++++ AUSGANGSTEXT

Zu den bekanntesten Komponisten, die mit der Geschichte Österreichs verbunden sind, gehört der ungarische Komponist und Dirigent Franz Liszt. Seine Werke erfreuen sich auch heute noch großer Beliebtheit und begeistern Menschen aus aller Welt.

Kindheit und Jugend

Franz Liszt wurde am 22. Oktober 1811 im Ort Raiding geboren. Die Gemeinde gehörte damals zum ungarischen Teil der österreichisch-ungarischen Monarchie. Schon früh erkannte man die Begabung Franz Liszts für die Musik und er konnte schon mit sieben Jahren Noten schreiben und lesen. Bald gab er auch seine ersten Konzerte und studierte in Wien.

Musikalische Wanderjahre

Nach Abschluss seiner Studien weilte Franz Liszt in zahlreichen europäischen Städten und gab dort Konzerte, welche ihm schon bald zu großer Beliebtheit und einer hohen Popularität bei Bürgertum und Adel beitrugen. Nach Stationen in Paris und Italien wanderte er rastlos durch ganz Europa und feierte glänzende Erfolge, bis er eine feste Anstellung an der Hofkapelle von Weimar fand.

Kapellmeister in Weimar

Weimar war zu dieser Zeit ein Zentrum der Wissenschaft und Künste und Liszt wurde maßgeblich von der Prinzessin Sayn-Wittgenstein gefördert. Seinen Lebensabend verbrachte er in Rom und Budapest. 1861 starb er in Bayreuth.

Persönlichkeit und Werke

Liszts Persönlichkeit wird von Zeitgenossen und der Forschung als problematisch bezeichnet. Wie viele Genies und Künstler war er aufbrausend, arrogant und jähzornig. Zu seinen bekanntesten Werken zählen neben 132 Klavierwerken auch geistliche und weltliche Chorwerke, eine Oper und 9 Kammerkonzerte. Liszt war ein äußerst produktiver Künstler, der es verstand sein Publikum zu begeistern. Noch heute tragen zahlreiche Straßen, Plätze, Schulen und Gebäude seinen Namen. An sein Werk erinnert eine silberne Gedenkmünze der Bundesrepublik Deutschland, welche im Jahre 2011 anlässlich seines 200. Geburtstages herausgegeben wurde und einen Wert von 10 Euro trägt. Sein früherer Wohnsitz in Weimar beherbergt heute einen Salon, der dem Leben und Werk des Meisters gewidmet ist.

++++++++
++++ ROHDATEN

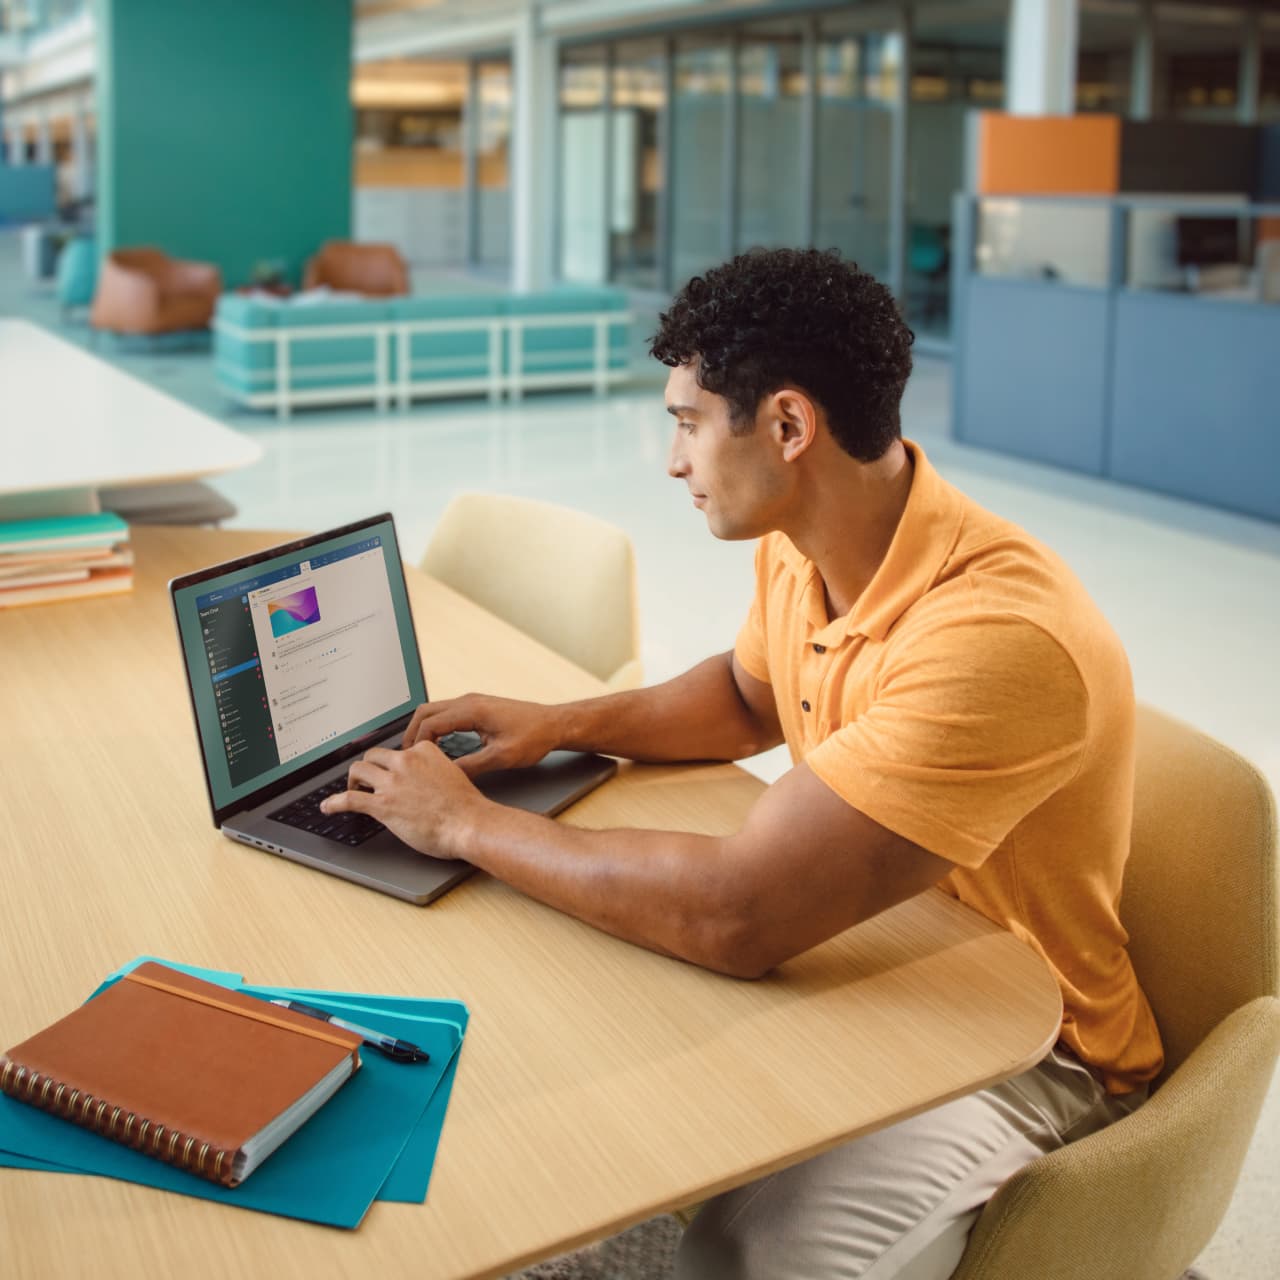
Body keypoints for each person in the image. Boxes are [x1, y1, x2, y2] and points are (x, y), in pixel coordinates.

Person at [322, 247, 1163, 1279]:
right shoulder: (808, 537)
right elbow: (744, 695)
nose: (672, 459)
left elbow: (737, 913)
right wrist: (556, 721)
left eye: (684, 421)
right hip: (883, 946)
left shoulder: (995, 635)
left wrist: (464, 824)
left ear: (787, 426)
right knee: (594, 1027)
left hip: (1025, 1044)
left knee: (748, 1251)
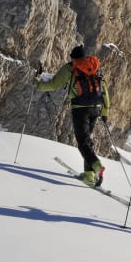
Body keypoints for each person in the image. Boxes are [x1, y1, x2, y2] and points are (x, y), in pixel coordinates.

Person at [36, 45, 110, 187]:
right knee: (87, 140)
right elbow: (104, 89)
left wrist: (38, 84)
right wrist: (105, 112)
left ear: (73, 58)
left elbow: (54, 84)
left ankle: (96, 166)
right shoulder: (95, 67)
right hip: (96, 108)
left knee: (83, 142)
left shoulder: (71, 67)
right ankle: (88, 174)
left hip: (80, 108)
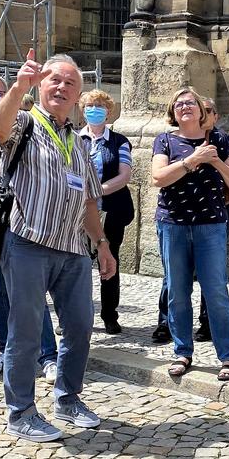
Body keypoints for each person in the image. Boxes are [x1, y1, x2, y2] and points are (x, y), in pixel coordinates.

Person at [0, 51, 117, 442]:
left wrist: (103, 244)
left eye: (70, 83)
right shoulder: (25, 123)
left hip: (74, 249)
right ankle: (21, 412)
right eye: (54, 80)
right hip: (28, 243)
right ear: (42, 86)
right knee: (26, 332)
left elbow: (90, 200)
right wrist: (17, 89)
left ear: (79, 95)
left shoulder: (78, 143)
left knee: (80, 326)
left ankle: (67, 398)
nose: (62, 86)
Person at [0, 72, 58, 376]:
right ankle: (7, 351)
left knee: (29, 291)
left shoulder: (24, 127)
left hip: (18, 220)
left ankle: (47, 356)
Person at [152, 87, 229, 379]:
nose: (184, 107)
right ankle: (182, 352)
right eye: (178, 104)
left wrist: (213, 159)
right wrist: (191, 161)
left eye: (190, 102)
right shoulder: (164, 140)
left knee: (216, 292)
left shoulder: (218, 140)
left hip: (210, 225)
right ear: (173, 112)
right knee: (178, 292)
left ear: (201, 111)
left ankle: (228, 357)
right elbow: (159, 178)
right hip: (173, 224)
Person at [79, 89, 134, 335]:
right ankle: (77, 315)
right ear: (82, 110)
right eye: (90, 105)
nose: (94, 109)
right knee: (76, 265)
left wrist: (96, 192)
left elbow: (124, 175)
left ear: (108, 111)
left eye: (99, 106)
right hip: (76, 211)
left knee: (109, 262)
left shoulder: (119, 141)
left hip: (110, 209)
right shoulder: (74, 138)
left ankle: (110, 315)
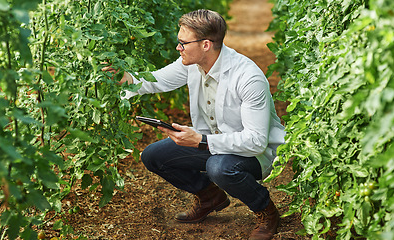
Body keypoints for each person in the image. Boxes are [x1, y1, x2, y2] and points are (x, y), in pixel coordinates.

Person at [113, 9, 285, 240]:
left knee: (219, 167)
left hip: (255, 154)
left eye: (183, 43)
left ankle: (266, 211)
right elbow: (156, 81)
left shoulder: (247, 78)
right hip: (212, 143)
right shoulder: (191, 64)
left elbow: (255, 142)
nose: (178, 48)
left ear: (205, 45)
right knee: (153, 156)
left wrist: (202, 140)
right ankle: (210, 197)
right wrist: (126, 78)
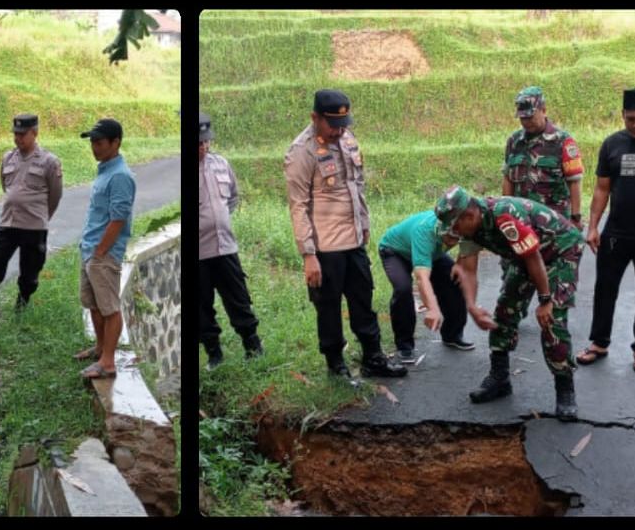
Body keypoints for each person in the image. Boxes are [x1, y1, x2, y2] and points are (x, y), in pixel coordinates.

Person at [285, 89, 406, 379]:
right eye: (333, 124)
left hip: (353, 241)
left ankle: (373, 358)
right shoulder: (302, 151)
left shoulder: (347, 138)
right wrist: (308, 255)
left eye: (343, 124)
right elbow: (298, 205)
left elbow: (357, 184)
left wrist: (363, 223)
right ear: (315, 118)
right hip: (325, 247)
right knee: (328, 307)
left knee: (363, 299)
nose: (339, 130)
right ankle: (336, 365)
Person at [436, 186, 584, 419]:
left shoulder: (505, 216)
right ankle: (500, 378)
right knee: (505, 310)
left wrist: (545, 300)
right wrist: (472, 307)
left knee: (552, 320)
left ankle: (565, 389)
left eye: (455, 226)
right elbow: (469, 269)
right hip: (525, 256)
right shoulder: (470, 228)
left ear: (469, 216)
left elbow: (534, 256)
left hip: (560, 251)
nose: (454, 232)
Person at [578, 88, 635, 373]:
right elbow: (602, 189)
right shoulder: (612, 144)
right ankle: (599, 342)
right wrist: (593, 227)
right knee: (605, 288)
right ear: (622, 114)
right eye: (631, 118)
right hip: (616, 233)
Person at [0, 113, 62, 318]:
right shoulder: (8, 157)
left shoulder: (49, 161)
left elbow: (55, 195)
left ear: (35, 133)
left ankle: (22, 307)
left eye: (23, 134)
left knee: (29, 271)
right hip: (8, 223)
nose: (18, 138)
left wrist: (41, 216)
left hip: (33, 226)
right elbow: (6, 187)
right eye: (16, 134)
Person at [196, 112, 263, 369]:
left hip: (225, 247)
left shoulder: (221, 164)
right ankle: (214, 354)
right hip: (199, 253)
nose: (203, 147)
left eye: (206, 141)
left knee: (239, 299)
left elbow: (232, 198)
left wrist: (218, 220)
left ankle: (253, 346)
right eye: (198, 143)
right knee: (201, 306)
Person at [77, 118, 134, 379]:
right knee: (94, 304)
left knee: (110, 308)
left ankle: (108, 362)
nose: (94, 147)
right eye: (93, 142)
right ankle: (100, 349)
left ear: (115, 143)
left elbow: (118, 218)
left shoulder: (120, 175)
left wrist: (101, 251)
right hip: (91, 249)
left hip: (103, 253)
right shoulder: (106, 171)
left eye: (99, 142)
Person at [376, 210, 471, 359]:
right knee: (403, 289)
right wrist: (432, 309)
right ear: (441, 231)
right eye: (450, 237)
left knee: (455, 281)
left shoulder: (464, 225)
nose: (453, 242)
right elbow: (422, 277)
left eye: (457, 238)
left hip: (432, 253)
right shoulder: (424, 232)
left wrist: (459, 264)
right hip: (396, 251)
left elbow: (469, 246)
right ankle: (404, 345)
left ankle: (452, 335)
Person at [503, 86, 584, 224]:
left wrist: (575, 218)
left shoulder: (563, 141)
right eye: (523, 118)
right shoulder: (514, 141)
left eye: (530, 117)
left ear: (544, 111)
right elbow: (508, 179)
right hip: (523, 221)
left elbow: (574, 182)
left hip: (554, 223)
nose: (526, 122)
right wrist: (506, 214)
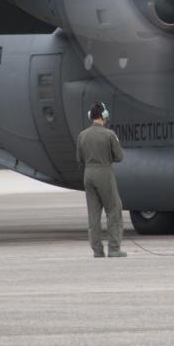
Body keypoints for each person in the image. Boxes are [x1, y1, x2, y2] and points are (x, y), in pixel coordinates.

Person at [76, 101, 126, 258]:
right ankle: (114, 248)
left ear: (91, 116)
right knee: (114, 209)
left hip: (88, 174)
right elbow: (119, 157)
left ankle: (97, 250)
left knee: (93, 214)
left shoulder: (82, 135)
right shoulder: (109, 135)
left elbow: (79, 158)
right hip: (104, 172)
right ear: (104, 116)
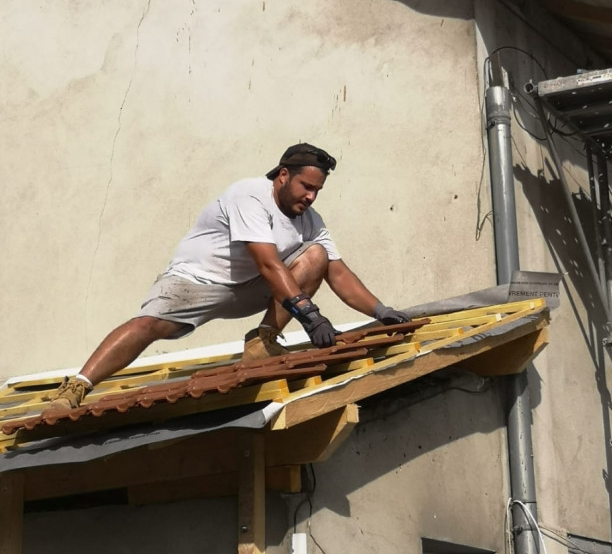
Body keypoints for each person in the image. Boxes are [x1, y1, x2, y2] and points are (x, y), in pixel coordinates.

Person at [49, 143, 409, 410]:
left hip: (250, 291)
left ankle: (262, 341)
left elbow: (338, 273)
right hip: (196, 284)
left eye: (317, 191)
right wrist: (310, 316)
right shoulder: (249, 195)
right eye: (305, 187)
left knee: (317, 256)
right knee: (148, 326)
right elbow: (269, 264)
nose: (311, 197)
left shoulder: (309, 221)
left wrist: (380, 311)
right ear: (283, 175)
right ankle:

++++++++

_AUFGABE_: Welchen Wert hat laut dem Text über Franz Liszt die silberne Gedenkmünze, die 2011 herauskam?

_ANTWORT_: Sie hat einen Wert von 10 Euro.